- TASK DETAILS -
Retype every record exactly. Skip the images.
↓↓↓
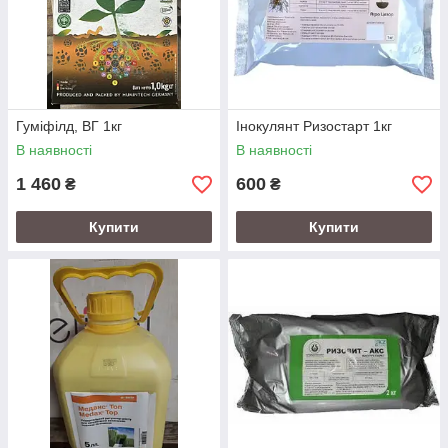
Гуміфілд, ВГ 1кг
Інокулянт Ризостарт 1кг
В наявності
В наявності
1 460
600
₴
₴
Купити
Купити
↑↑↑
- EXPECTED ANSWER -
Гуміфілд, ВГ 1кг
Інокулянт Ризостарт 1кг
В наявності
В наявності
1 460
600
₴
₴
Купити
Купити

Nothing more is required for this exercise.